Fabian Society general secretary Andrew Harrop said: “2023 and 2024 will be truly grim years for Britain. Today, we learnt that real family incomes are set to plummet, so hundreds of thousands more will turn to food banks. Public services did not get the money they needed for decent pay rises that track the private sector.
“As the next election nears, the public sector staffing crisis will only grow, backlogs will continue and local councils will face bankruptcy. Then worse still is supposed to follow. The Chancellor announced even more austerity from 2025 if the Conservatives are re-elected.”
Joseph Rowntree Foundation chief economist Rebecca McDonald declared that families are facing the “worst winter many will remember”, noting that, despite the uprating to benefits announced, “rates are at historic lows and households facing difficult times are increasingly not able to cover the essentials”.

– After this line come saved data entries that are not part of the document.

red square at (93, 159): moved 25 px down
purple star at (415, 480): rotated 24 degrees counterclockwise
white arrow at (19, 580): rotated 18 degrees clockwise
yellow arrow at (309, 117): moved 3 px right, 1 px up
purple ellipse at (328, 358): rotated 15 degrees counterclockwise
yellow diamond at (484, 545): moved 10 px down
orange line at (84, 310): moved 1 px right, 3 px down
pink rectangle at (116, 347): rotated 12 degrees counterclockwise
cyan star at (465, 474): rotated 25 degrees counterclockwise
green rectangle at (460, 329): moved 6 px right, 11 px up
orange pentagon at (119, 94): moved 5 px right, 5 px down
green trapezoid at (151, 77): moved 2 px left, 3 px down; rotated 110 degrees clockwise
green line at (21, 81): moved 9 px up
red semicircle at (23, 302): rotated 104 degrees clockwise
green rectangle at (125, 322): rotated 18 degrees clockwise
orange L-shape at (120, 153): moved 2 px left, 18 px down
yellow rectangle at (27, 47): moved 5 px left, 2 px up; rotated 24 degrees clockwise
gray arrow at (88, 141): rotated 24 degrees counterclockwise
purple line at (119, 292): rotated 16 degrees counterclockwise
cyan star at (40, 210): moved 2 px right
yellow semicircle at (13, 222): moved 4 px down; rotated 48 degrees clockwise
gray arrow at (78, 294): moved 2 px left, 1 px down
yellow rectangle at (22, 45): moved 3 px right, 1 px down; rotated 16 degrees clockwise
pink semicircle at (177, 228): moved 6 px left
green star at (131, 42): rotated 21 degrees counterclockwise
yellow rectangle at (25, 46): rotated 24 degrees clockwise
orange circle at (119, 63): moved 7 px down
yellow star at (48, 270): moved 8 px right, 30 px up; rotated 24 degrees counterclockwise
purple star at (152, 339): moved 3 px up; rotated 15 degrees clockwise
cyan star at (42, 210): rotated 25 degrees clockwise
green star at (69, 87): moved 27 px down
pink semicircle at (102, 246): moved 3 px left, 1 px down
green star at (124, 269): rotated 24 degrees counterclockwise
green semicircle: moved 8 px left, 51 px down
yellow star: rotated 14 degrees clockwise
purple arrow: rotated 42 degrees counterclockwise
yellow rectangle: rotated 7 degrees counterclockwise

Institute for Fiscal Studies director Paul Johnson said: “The next two years look grim in terms of living standards. The biggest reduction in household incomes possibly on record, certainly within recent generations, a 7% cut over two years, according to the Office of Budget Responsibility.”
New Economics Foundation director of research and chief economist Alfie Stirling commented: “The Chancellor is talking down the public finances to distract from the actual crisis: the longest recession on modern records coinciding with skyrocketing costs of living.”
End Fuel Poverty Coalition co-ordinator Simon Francis said: “The Chancellor has now condemned 7 million households to suffer in fuel poverty this winter. The rise in the energy price cap from April next year could see this figure increase to 8.6 million households.
“We are already seeing the horrific impact of living in cold damp homes on children, the elderly, disabled and those with illnesses ranging from cancer to asthma. Even with the additional funding pledged to the NHS and social care system today, we are deeply concerned that it will be overwhelmed by the energy bills crisis and millions will suffer.”
Institute for Public Policy Research North director Zoë Billingham declared: “Despite the government now going into hard reverse on most of its plans, they’re still not clear on whether they can stick to the basics. Promises like the delivery of Northern Powerhouse Rail in full and investment in our vital public services must not be rolled back. This would be devastating to communities across the North and totally undermine the UK economy.”
Common Wealth senior analyst Chris Hayes argued “these choices are not necessary – they are political” and warned that “despite the Chancellor’s rhetoric about letting the broadest shoulders carry the greatest weight, the policies on offer are weak”.
Local Government Information Unit chief executive Jonathan Carr-West commented: “Today’s budget offered limited respite for hard-pressed councils. In a week when two of England’s largest local authorities have said they are facing a financial cliff edge – the message from the sector is clear. Well run councils will fail unless something changes.”